TASK TO COMPLETE:
Output the span of lines from the one that contains "a industria" through the end of the records, inclusive, exactly as written and free of pictures.
════════════════════
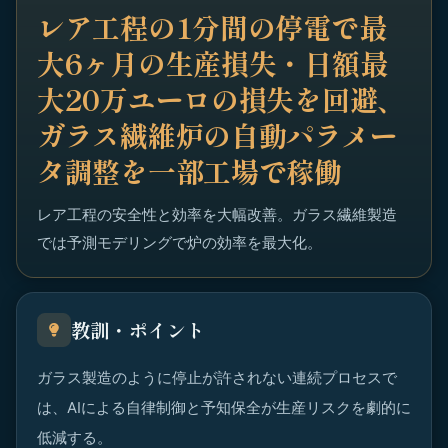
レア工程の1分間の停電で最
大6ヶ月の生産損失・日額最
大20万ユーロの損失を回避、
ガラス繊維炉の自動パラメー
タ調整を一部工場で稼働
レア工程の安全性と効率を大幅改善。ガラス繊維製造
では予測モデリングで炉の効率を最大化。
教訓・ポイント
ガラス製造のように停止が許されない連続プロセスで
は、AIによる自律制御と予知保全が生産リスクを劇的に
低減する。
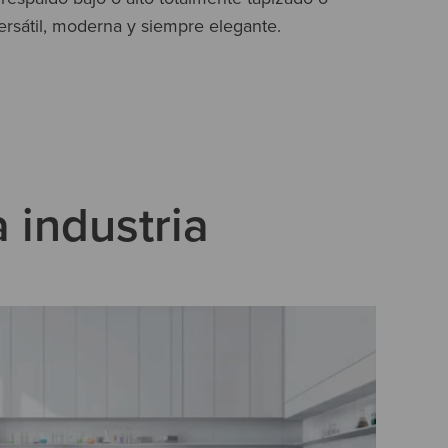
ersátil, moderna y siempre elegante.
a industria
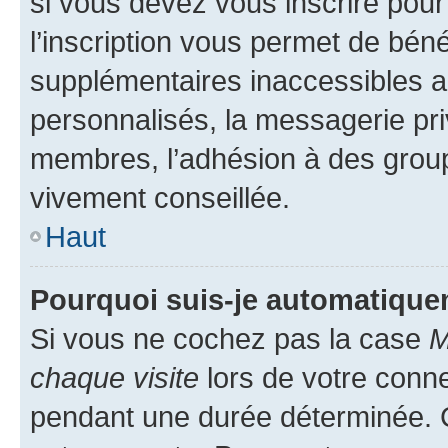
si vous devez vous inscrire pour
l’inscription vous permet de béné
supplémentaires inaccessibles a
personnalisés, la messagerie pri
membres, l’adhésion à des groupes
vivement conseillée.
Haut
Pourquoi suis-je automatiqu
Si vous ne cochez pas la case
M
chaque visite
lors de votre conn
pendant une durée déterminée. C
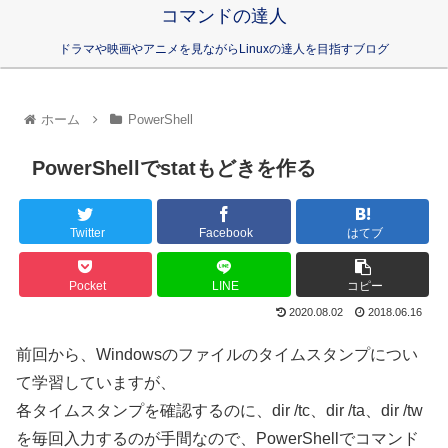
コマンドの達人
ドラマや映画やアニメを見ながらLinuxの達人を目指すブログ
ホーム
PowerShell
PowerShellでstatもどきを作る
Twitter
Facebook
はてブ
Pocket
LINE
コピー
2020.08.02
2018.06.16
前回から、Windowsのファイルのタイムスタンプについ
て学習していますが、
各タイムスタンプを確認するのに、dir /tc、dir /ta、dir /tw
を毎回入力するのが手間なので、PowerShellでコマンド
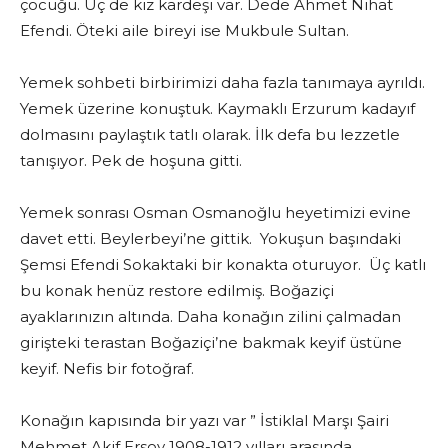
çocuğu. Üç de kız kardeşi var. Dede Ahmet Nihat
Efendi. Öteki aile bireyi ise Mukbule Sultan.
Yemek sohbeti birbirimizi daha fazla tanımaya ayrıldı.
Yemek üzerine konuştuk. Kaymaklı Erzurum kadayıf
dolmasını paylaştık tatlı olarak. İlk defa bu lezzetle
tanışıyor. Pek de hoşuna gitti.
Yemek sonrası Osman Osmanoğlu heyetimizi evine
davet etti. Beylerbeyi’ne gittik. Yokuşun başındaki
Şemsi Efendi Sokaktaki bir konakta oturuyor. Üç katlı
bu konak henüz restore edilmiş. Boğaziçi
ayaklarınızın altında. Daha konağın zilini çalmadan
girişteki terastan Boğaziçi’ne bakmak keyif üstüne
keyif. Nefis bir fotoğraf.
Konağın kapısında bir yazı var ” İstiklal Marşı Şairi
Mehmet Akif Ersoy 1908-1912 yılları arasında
════════════════════
OUTPUT FOR THIS TASK:
a industria
si vous devez vous inscrire pour
l’inscription vous permet de béné
supplémentaires inaccessibles a
personnalisés, la messagerie pri
membres, l’adhésion à des groupes
vivement conseillée.
Haut
Pourquoi suis-je automatiqu
Si vous ne cochez pas la case
M
chaque visite
lors de votre conn
pendant une durée déterminée. C
コマンドの達人
ドラマや映画やアニメを見ながらLinuxの達人を目指すブログ
ホーム
PowerShell
PowerShellでstatもどきを作る
Twitter
Facebook
はてブ
Pocket
LINE
コピー
2020.08.02
2018.06.16
前回から、Windowsのファイルのタイムスタンプについ
て学習していますが、
各タイムスタンプを確認するのに、dir /tc、dir /ta、dir /tw
を毎回入力するのが手間なので、PowerShellでコマンド
çocuğu. Üç de kız kardeşi var. Dede Ahmet Nihat
Efendi. Öteki aile bireyi ise Mukbule Sultan.
Yemek sohbeti birbirimizi daha fazla tanımaya ayrıldı.
Yemek üzerine konuştuk. Kaymaklı Erzurum kadayıf
dolmasını paylaştık tatlı olarak. İlk defa bu lezzetle
tanışıyor. Pek de hoşuna gitti.
Yemek sonrası Osman Osmanoğlu heyetimizi evine
davet etti. Beylerbeyi’ne gittik. Yokuşun başındaki
Şemsi Efendi Sokaktaki bir konakta oturuyor. Üç katlı
bu konak henüz restore edilmiş. Boğaziçi
ayaklarınızın altında. Daha konağın zilini çalmadan
girişteki terastan Boğaziçi’ne bakmak keyif üstüne
keyif. Nefis bir fotoğraf.
Konağın kapısında bir yazı var ” İstiklal Marşı Şairi
Mehmet Akif Ersoy 1908-1912 yılları arasında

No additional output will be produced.